Purpose To examine [F-18]RO948 retention in FTD, sampling the underlying protein pathology heterogeneity.Methods A total of 61 individuals with FTD (n = 35), matched cases of AD (n = 13) and A beta-negative cognitively unimpaired individuals (n = 13) underwent [F-18]RO948PET and MRI. FTD included 21 behavioral variant FTD (bvFTD) cases, 11 symptomatic C9orf72 mutation carriers, one patient with non-genetic bvFTD-ALS, one individual with bvFTD due to a GRN mutation, and one due to a MAPT mutation (R406W). Tracer retention was examined using a region-of-interest and voxel-wise approaches. Two individuals (bvFTD due to C9orf72) underwent postmortem neuropathological examination. Tracer binding was additionally assessed in vitro using [H-3]RO948 autoradiography in six separate cases.Results [F-18]RO948 retention across ROIs was clearly lower than in AD and comparable to that in A beta-negative cognitively unimpaired individuals. Only minor loci of tracer retention were seen in bvFTD; these did not overlap with the observed cortical atrophy in the cases, the expected pattern of atrophy, nor the expected or verified protein pathology distribution. Autoradiography analyses showed no specific [H-3]RO948 binding.
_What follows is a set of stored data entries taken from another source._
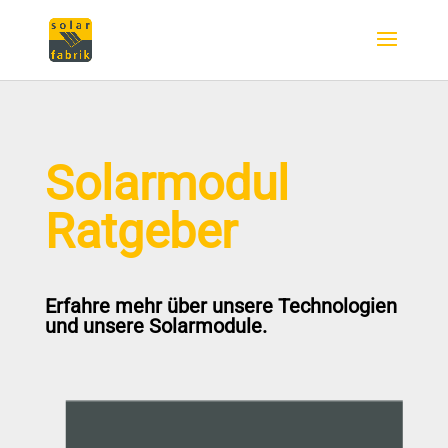
Solarmodul
Ratgeber
Erfahre mehr über unsere Technologien
und unsere Solarmodule.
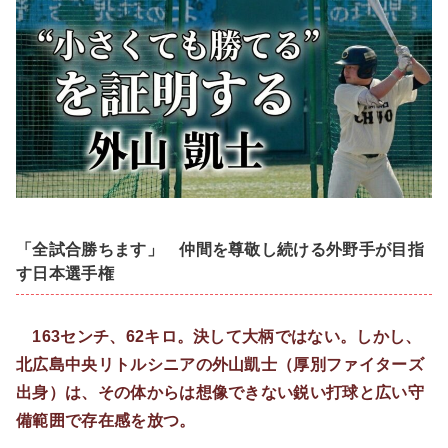
「全試合勝ちます」 仲間を尊敬し続ける外野手が目指
す日本選手権
163センチ、62キロ。決して大柄ではない。しかし、
北広島中央リトルシニアの外山凱士（厚別ファイターズ
出身）は、その体からは想像できない鋭い打球と広い守
備範囲で存在感を放つ。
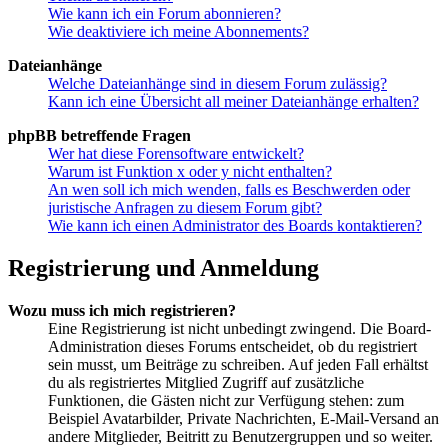
Wie kann ich ein Forum abonnieren?
Wie deaktiviere ich meine Abonnements?
Dateianhänge
Welche Dateianhänge sind in diesem Forum zulässig?
Kann ich eine Übersicht all meiner Dateianhänge erhalten?
phpBB betreffende Fragen
Wer hat diese Forensoftware entwickelt?
Warum ist Funktion x oder y nicht enthalten?
An wen soll ich mich wenden, falls es Beschwerden oder
juristische Anfragen zu diesem Forum gibt?
Wie kann ich einen Administrator des Boards kontaktieren?
Registrierung und Anmeldung
Wozu muss ich mich registrieren?
Eine Registrierung ist nicht unbedingt zwingend. Die Board-
Administration dieses Forums entscheidet, ob du registriert
sein musst, um Beiträge zu schreiben. Auf jeden Fall erhältst
du als registriertes Mitglied Zugriff auf zusätzliche
Funktionen, die Gästen nicht zur Verfügung stehen: zum
Beispiel Avatarbilder, Private Nachrichten, E-Mail-Versand an
andere Mitglieder, Beitritt zu Benutzergruppen und so weiter.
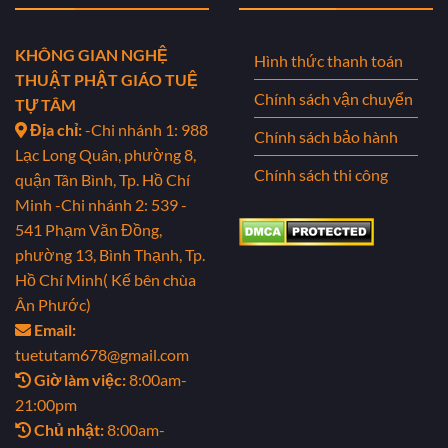
KHÔNG GIAN NGHỆ
Hình thức thanh toán
THUẬT PHẬT GIÁO TUỆ
Chính sách vận chuyển
TỰ TÂM
Địa chỉ:
-Chi nhánh 1: 988
Chính sách bảo hành
Lạc Long Quân, phường 8,
Chính sách thi công
quận Tân Bình, Tp. Hồ Chí
Minh
-Chi nhánh 2: 539 -
541 Phạm Văn Đồng,
phường 13, Bình Thạnh, Tp.
Hồ Chí Minh( Kế bên chùa
Ân Phước)
Email:
tuetutam678@gmail.com
Giờ làm việc:
8:00am-
21:00pm
Chủ nhật:
8:00am-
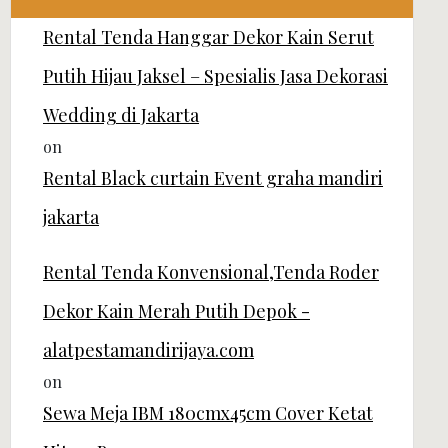
Rental Tenda Hanggar Dekor Kain Serut
Putih Hijau Jaksel – Spesialis Jasa Dekorasi
Wedding di Jakarta
on
Rental Black curtain Event graha mandiri
jakarta
Rental Tenda Konvensional,Tenda Roder
Dekor Kain Merah Putih Depok -
alatpestamandirijaya.com
on
Sewa Meja IBM 180cmx45cm Cover Ketat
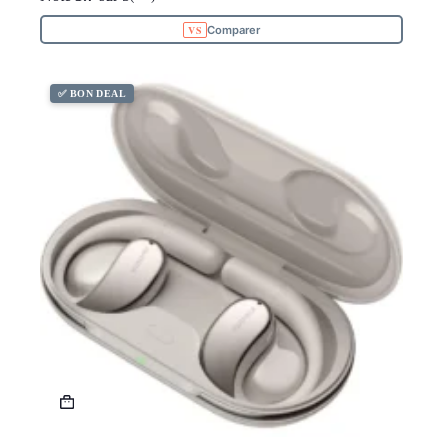
Comparer
✅ BON DEAL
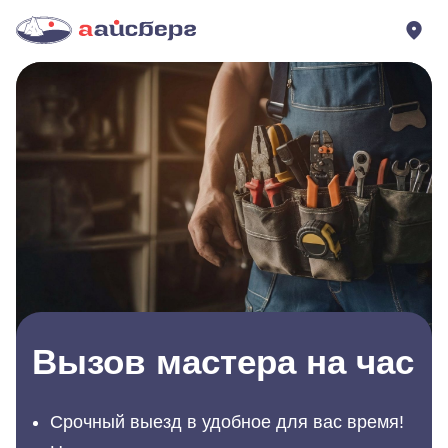
Вызов мастера на час
Срочный выезд в удобное для вас время!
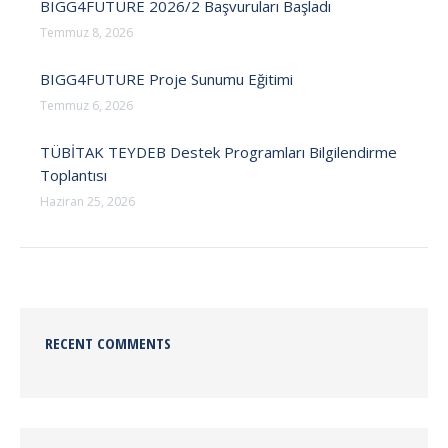
BIGG4FUTURE 2026/2 Başvuruları Başladı
Temmuz 8, 2026
BIGG4FUTURE Proje Sunumu Eğitimi
Temmuz 6, 2026
TÜBİTAK TEYDEB Destek Programları Bilgilendirme
Toplantısı
Haziran 25, 2026
RECENT COMMENTS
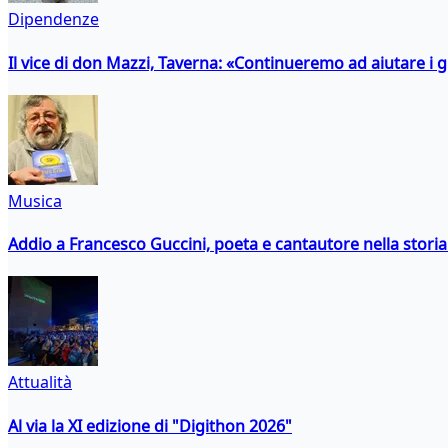
Dipendenze
Il vice di don Mazzi, Taverna: «Continueremo ad aiutare i gi
Musica
Addio a Francesco Guccini, poeta e cantautore nella storia 
Attualità
Al via la XI edizione di "Digithon 2026"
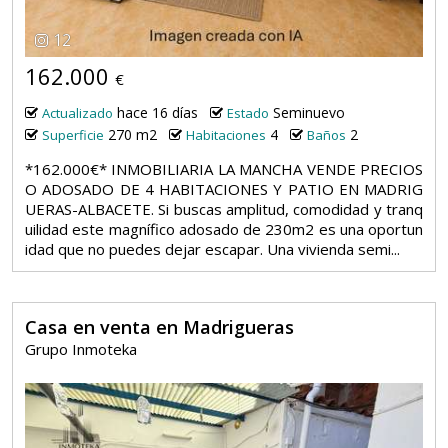
12
162.000
€
hace 16 días
Seminuevo
Actualizado
Estado
270 m2
4
2
Superficie
Habitaciones
Baños
*162.000€* INMOBILIARIA LA MANCHA VENDE PRECIOS
O ADOSADO DE 4 HABITACIONES Y PATIO EN MADRIG
UERAS-ALBACETE. Si buscas amplitud, comodidad y tranq
uilidad este magnífico adosado de 230m2 es una oportun
idad que no puedes dejar escapar. Una vivienda semi...
Casa en venta en Madrigueras
Grupo Inmoteka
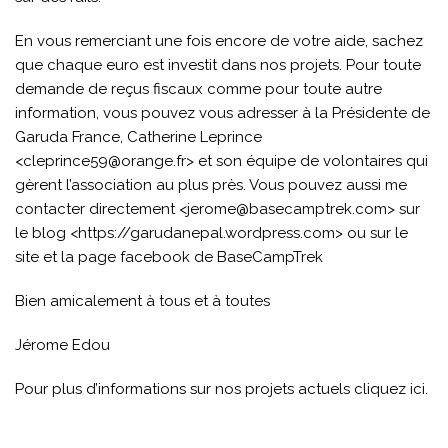
En vous remerciant une fois encore de votre aide, sachez
que chaque euro est investit dans nos projets. Pour toute
demande de reçus fiscaux comme pour toute autre
information, vous pouvez vous adresser à la Présidente de
Garuda France, Catherine Leprince
<cleprince59@orange.fr> et son équipe de volontaires qui
gèrent l’association au plus près. Vous pouvez aussi me
contacter directement <jerome@basecamptrek.com> sur
le blog <https://garudanepal.wordpress.com> ou sur le
site et la page facebook de BaseCampTrek
Bien amicalement à tous et à toutes
Jérome Edou
Pour plus d’informations sur nos projets actuels cliquez ici.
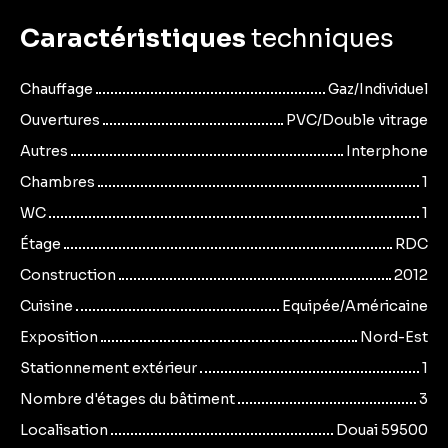
Caractéristiques
techniques
Chauffage
Gaz/Individuel
Ouvertures
PVC/Double vitrage
Autres
Interphone
Chambres
1
WC
1
Étage
RDC
Construction
2012
Cuisine
Equipée/Américaine
Exposition
Nord-Est
Stationnement extérieur
1
Nombre d'étages du bâtiment
3
Localisation
Douai 59500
The R406W MAPT mutation carriers were clear exceptions with AD-like retention levels and specific in-vitro binding.Conclusion [F-18]RO948 uptake is not significantly increased in the majority of FTD patients, with a clear exception being specific MAPT mutations.

Automated summary

The uptake of [F-18]RO948 is not significantly increased in the majority of FTD patients, with the exception of specific MAPT mutations. The observed tracer retention does not overlap with the cortical atrophy, expected pattern of atrophy, or verified protein pathology distribution.